■ STUDY MATERIAL:
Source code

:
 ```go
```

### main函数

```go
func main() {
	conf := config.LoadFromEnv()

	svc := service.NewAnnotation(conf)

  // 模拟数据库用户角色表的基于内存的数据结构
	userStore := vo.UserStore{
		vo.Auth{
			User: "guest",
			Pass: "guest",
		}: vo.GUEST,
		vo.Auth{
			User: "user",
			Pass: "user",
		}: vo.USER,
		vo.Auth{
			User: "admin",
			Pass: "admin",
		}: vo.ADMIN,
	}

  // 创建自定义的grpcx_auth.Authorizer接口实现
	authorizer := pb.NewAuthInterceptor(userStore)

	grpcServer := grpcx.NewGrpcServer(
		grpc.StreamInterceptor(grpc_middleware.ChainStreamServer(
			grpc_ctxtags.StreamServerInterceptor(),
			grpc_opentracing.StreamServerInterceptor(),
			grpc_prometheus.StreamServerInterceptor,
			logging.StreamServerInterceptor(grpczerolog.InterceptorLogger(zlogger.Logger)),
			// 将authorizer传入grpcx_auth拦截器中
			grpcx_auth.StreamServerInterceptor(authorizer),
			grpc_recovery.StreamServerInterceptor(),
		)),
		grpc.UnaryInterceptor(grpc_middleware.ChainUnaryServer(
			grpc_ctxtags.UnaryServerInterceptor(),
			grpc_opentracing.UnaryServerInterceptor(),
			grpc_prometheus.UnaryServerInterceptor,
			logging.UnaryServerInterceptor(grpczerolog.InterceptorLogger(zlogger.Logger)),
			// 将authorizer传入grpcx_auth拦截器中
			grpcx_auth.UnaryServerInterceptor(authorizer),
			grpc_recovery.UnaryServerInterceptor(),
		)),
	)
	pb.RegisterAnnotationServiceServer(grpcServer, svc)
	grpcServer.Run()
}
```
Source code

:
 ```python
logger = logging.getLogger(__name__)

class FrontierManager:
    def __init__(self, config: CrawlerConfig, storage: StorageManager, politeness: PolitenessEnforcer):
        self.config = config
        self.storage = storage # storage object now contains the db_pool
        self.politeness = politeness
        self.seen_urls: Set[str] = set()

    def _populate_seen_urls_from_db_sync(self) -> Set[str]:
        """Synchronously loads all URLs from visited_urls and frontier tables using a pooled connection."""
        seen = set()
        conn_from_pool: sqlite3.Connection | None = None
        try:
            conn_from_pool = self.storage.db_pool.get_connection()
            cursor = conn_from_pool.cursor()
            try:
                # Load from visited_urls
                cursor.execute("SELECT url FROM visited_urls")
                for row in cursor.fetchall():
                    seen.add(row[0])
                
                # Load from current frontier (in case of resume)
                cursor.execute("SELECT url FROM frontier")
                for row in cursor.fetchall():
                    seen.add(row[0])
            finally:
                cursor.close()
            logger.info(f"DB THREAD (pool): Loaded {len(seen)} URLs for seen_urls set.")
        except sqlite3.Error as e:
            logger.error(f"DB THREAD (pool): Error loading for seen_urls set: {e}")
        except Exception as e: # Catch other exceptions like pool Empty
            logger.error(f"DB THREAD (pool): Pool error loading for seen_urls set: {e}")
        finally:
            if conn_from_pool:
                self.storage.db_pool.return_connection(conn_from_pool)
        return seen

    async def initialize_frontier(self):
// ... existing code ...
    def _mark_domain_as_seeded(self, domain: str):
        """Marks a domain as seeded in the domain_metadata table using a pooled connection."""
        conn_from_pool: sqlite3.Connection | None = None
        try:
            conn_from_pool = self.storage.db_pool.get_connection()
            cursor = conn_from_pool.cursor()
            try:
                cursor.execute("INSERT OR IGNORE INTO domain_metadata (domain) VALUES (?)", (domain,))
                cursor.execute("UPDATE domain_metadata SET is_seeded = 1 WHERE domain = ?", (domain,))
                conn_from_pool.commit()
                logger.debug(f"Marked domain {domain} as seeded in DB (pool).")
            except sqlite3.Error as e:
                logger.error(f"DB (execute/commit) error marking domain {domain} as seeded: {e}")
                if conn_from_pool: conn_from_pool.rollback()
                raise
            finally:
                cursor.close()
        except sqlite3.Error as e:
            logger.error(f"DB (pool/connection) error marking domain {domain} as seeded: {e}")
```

■ WORK TO BE COMPLETED: Return all of the entries above exactly as they stand.

■ PROBLEM SOLUTION:
Source code

:
 ```go
```

### main函数

```go
func main() {
	conf := config.LoadFromEnv()

	svc := service.NewAnnotation(conf)

  // 模拟数据库用户角色表的基于内存的数据结构
	userStore := vo.UserStore{
		vo.Auth{
			User: "guest",
			Pass: "guest",
		}: vo.GUEST,
		vo.Auth{
			User: "user",
			Pass: "user",
		}: vo.USER,
		vo.Auth{
			User: "admin",
			Pass: "admin",
		}: vo.ADMIN,
	}

  // 创建自定义的grpcx_auth.Authorizer接口实现
	authorizer := pb.NewAuthInterceptor(userStore)

	grpcServer := grpcx.NewGrpcServer(
		grpc.StreamInterceptor(grpc_middleware.ChainStreamServer(
			grpc_ctxtags.StreamServerInterceptor(),
			grpc_opentracing.StreamServerInterceptor(),
			grpc_prometheus.StreamServerInterceptor,
			logging.StreamServerInterceptor(grpczerolog.InterceptorLogger(zlogger.Logger)),
			// 将authorizer传入grpcx_auth拦截器中
			grpcx_auth.StreamServerInterceptor(authorizer),
			grpc_recovery.StreamServerInterceptor(),
		)),
		grpc.UnaryInterceptor(grpc_middleware.ChainUnaryServer(
			grpc_ctxtags.UnaryServerInterceptor(),
			grpc_opentracing.UnaryServerInterceptor(),
			grpc_prometheus.UnaryServerInterceptor,
			logging.UnaryServerInterceptor(grpczerolog.InterceptorLogger(zlogger.Logger)),
			// 将authorizer传入grpcx_auth拦截器中
			grpcx_auth.UnaryServerInterceptor(authorizer),
			grpc_recovery.UnaryServerInterceptor(),
		)),
	)
	pb.RegisterAnnotationServiceServer(grpcServer, svc)
	grpcServer.Run()
}
```
Source code

:
 ```python
logger = logging.getLogger(__name__)

class FrontierManager:
    def __init__(self, config: CrawlerConfig, storage: StorageManager, politeness: PolitenessEnforcer):
        self.config = config
        self.storage = storage # storage object now contains the db_pool
        self.politeness = politeness
        self.seen_urls: Set[str] = set()

    def _populate_seen_urls_from_db_sync(self) -> Set[str]:
        """Synchronously loads all URLs from visited_urls and frontier tables using a pooled connection."""
        seen = set()
        conn_from_pool: sqlite3.Connection | None = None
        try:
            conn_from_pool = self.storage.db_pool.get_connection()
            cursor = conn_from_pool.cursor()
            try:
                # Load from visited_urls
                cursor.execute("SELECT url FROM visited_urls")
                for row in cursor.fetchall():
                    seen.add(row[0])
                
                # Load from current frontier (in case of resume)
                cursor.execute("SELECT url FROM frontier")
                for row in cursor.fetchall():
                    seen.add(row[0])
            finally:
                cursor.close()
            logger.info(f"DB THREAD (pool): Loaded {len(seen)} URLs for seen_urls set.")
        except sqlite3.Error as e:
            logger.error(f"DB THREAD (pool): Error loading for seen_urls set: {e}")
        except Exception as e: # Catch other exceptions like pool Empty
            logger.error(f"DB THREAD (pool): Pool error loading for seen_urls set: {e}")
        finally:
            if conn_from_pool:
                self.storage.db_pool.return_connection(conn_from_pool)
        return seen

    async def initialize_frontier(self):
// ... existing code ...
    def _mark_domain_as_seeded(self, domain: str):
        """Marks a domain as seeded in the domain_metadata table using a pooled connection."""
        conn_from_pool: sqlite3.Connection | None = None
        try:
            conn_from_pool = self.storage.db_pool.get_connection()
            cursor = conn_from_pool.cursor()
            try:
                cursor.execute("INSERT OR IGNORE INTO domain_metadata (domain) VALUES (?)", (domain,))
                cursor.execute("UPDATE domain_metadata SET is_seeded = 1 WHERE domain = ?", (domain,))
                conn_from_pool.commit()
                logger.debug(f"Marked domain {domain} as seeded in DB (pool).")
            except sqlite3.Error as e:
                logger.error(f"DB (execute/commit) error marking domain {domain} as seeded: {e}")
                if conn_from_pool: conn_from_pool.rollback()
                raise
            finally:
                cursor.close()
        except sqlite3.Error as e:
            logger.error(f"DB (pool/connection) error marking domain {domain} as seeded: {e}")
```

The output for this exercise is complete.